Dovunque giochi, lo scudetto è assicurato: uno all’Ajax, due alla Juve, tre all’Inter. Un mostro. In passato si divertiva a sfornare assist, con Mourinho s’è trasformato in un’implacabile macchina da gol vincendo la classifica dei cannonieri e con essa un «bonus» da 1,5 milioni. Sarebbe da Pallone d’oro, Zlatan Ibrahimovic, se segnasse a raffica anche in Champions League dove invece è rimasto a secco nelle ultime 12 partite a eliminazione diretta. È comunque lui che ha spostato gli equilibri di Calciopoli quando è passato dalla Juventus alla corte di Moratti. Uno tsunami. Dell’Inter è il cuore, la testa, l’anima: più importante, direi indispensabile, di Kakà nelle fortune delle rispettive squadre. Per quanto possa sembrare paradossale, è colpa sua se la Centenaria non gioca un calcio straordinario o non ha bisogno di giocarlo. Basta dargli il pallone per mettere a repentaglio l’incolumità dei portieri avversari. A differenza di Juventus e Milan, l’Inter è già un passo avanti con gli acquisti di Milito e Thiago Motta («Il miglior centrocampista della Serie A, mai visto uno così», racconta il suo ex compagno di squadra Marco Rossi) e quelli probabili di Carvalho, Felipe Melo o Deco. Quanto serve per arrivare alla coppa dalle grandi orecchie. Ma senza Ibra non sarebbe la stessa cosa. Immaginatevi il Barcellona privo di Messi o il Manchester United orfano di Cristiano Ronaldo: grandi squadre, non grandissime. In un calcio che vive di episodi, i campioni fanno sempre più la differenza. E lo svedese prima o poi sarà protagonista in Champions League. Peccato che, a dispetto di un contratto in scadenza nel 2013, voglia cambiare casacca. Ma quale? E quanti sono i club disposti a investire 200 milioni fra cartellino e ingaggio per strapparlo a Moratti e Mourinho? Non vorrei sbagliare, ma un’offerta vera, autentica, reale non s’è ancora materializzata. Anche se Zlatan e il suo procuratore parlano a giorni alterni con l’obbiettivo di sfiancare il presidente. Ieri ad esempio Raiola ha detto che con Moratti va tutto bene e che «chi vuole Ibra deve venire a Milano a prenderselo». Per ora però Moratti non è stanco.

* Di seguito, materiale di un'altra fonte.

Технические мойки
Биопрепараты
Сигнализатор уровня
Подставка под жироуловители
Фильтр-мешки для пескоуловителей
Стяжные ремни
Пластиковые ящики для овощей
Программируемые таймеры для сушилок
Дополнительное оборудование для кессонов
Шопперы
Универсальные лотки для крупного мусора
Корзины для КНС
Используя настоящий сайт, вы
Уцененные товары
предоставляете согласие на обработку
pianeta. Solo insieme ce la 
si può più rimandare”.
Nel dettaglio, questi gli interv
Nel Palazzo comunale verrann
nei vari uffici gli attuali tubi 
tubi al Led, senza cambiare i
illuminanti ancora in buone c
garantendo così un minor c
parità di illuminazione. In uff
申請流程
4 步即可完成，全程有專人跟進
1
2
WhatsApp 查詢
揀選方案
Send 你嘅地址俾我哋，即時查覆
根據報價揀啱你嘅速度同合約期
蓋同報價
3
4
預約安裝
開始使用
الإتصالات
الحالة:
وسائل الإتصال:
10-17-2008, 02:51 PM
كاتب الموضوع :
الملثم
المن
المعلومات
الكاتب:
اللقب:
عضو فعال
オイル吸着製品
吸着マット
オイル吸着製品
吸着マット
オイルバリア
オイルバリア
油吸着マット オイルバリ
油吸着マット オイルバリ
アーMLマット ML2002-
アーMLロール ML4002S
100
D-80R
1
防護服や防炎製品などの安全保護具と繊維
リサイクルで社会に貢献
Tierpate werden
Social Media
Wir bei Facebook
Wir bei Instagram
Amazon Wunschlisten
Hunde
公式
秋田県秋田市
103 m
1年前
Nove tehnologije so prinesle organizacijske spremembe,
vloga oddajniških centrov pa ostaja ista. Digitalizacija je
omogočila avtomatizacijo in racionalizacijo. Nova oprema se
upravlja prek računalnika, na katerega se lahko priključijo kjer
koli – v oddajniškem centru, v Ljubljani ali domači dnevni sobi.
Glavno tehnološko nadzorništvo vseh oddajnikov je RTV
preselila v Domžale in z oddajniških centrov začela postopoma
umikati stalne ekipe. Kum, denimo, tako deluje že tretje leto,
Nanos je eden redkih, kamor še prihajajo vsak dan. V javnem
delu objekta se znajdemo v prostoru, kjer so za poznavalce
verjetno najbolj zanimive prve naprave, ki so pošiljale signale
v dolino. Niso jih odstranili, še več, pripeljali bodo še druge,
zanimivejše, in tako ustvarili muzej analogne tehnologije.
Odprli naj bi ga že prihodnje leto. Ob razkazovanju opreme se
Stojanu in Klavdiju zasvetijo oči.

Comunque, in attesa di inquadrare il futuro, l’Inter s’è mossa ad ampio raggio per cercare l’eventuale sostituto. L’obiettivo è il camerunense Samuel Eto’o, il centravanti del Barcellona che con una prodezza ha indirizzato in Catalogna la finale di Roma, di appena sette mesi più vecchio di Zlatan: nati entrambi nel 1981, l’uno il 10 marzo, l’altro il 3 ottobre. I numeri sono gli stessi, basta cambiare giorno e mese, e Guardiola due giorni fa l’ha messo ufficialmente sulla lista dei partenti (come nel 2008 d’altronde): «Non è più nei miei piani». Mourinho l’ha posto in cima alla lista. In subordine Drogba. Ma Ancelotti, passato sulla panchina del Chelsea, non ha alcuna intenzione di privarsi dell’ivoriano dopo averlo cercato per anni ed infatti è in arrivo un rinnovo di tre anni. Ne verrebbe fuori questa formazione: Julio Cesar in porta; Maicon, Samuel, Carvalho e Santon in difesa; Cambiasso, Felipe Melo (siamo vicini all’accordo finale) e Thiago Motta a centrocampo; Eto’o, Milito e Balotelli in attacco. Con la possibilità di schierare Stankovic al posto di Super Mario quando serve difendere il risultato o rafforzare il centrocampo. Niente male, direte. Ma a gioco lungo si farebbe sentire l’assenza di Ibrahimovic che però ha ribadito di «non sentirsi per tanti anni con la stessa maglia» e ha ammiccato al Barcellona: «Gioca un calcio all’avanguardia, sembra di essere nel 2015». Proprio il Barcellona, guarda un po’.
Io comunque Zlatan non lo cambierei con nessuno. E quindi, al posto di Moratti, farei l’impossibile per convincerlo a restare nell’Inter ed entrare nella sua storia ultra centenaria.